• TO-DO ITEM:
Return the lines below that contain "Robertson".

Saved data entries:
--- START ---
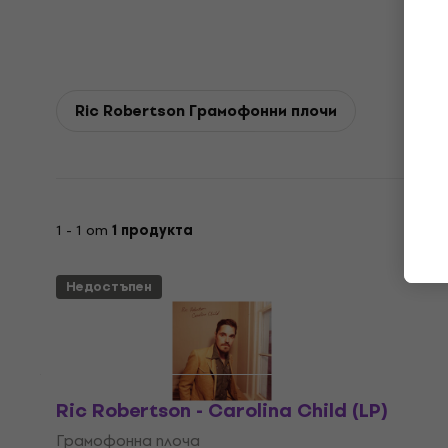
Ric Robertson Грамофонни плочи
1 - 1 от
1 продукта
Недостъпен
Ric Robertson - Carolina Child (LP)
Грамофонна плоча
--- END ---
• RESULT BELOW:
Ric Robertson Грамофонни плочи
Ric Robertson - Carolina Child (LP)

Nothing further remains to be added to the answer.